Job item - Please copy every line from the records below that contains the string "Ninh".

── Extracted entries

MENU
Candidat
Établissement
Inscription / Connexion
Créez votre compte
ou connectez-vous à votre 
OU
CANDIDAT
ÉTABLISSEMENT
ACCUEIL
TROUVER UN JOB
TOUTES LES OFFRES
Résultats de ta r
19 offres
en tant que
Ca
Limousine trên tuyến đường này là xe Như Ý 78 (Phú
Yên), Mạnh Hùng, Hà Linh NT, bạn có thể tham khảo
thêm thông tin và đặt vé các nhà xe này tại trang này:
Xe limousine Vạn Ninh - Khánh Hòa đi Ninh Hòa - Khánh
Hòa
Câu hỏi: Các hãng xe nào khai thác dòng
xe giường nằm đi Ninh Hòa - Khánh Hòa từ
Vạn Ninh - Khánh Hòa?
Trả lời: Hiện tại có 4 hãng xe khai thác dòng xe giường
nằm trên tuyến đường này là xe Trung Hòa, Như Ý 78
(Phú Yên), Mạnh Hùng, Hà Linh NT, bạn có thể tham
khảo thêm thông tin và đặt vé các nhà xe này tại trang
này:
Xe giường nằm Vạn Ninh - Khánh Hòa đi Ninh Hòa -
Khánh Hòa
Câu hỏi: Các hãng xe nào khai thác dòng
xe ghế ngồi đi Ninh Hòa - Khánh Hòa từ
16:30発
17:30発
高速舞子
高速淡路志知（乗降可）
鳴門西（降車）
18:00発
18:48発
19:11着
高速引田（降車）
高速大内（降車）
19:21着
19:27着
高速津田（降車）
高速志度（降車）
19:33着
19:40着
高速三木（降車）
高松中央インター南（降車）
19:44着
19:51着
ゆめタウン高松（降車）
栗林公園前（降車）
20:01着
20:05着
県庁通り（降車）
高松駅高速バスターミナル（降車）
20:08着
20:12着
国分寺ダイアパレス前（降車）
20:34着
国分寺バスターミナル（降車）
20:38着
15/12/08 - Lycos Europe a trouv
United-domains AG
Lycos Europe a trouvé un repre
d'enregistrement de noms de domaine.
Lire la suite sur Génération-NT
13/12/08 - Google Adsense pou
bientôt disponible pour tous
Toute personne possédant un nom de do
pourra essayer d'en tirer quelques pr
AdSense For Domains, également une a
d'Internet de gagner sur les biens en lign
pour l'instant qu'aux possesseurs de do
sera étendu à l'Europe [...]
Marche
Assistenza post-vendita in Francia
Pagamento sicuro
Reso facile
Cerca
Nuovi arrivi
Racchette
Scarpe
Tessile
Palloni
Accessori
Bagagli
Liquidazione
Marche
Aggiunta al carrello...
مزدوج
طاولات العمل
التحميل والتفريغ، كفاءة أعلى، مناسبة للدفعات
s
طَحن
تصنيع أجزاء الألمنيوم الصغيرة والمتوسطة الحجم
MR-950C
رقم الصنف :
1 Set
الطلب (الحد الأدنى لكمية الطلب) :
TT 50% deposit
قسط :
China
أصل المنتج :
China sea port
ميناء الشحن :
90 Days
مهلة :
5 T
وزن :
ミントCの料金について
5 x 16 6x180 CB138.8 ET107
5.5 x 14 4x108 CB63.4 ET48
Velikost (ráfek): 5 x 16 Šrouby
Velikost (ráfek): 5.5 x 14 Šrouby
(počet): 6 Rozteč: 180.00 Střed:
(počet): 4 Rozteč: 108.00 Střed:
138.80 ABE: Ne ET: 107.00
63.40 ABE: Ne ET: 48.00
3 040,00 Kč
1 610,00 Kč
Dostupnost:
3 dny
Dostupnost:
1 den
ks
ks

────

Expected answer -
Xe limousine Vạn Ninh - Khánh Hòa đi Ninh Hòa - Khánh
xe giường nằm đi Ninh Hòa - Khánh Hòa từ
Vạn Ninh - Khánh Hòa?
Xe giường nằm Vạn Ninh - Khánh Hòa đi Ninh Hòa -
xe ghế ngồi đi Ninh Hòa - Khánh Hòa từ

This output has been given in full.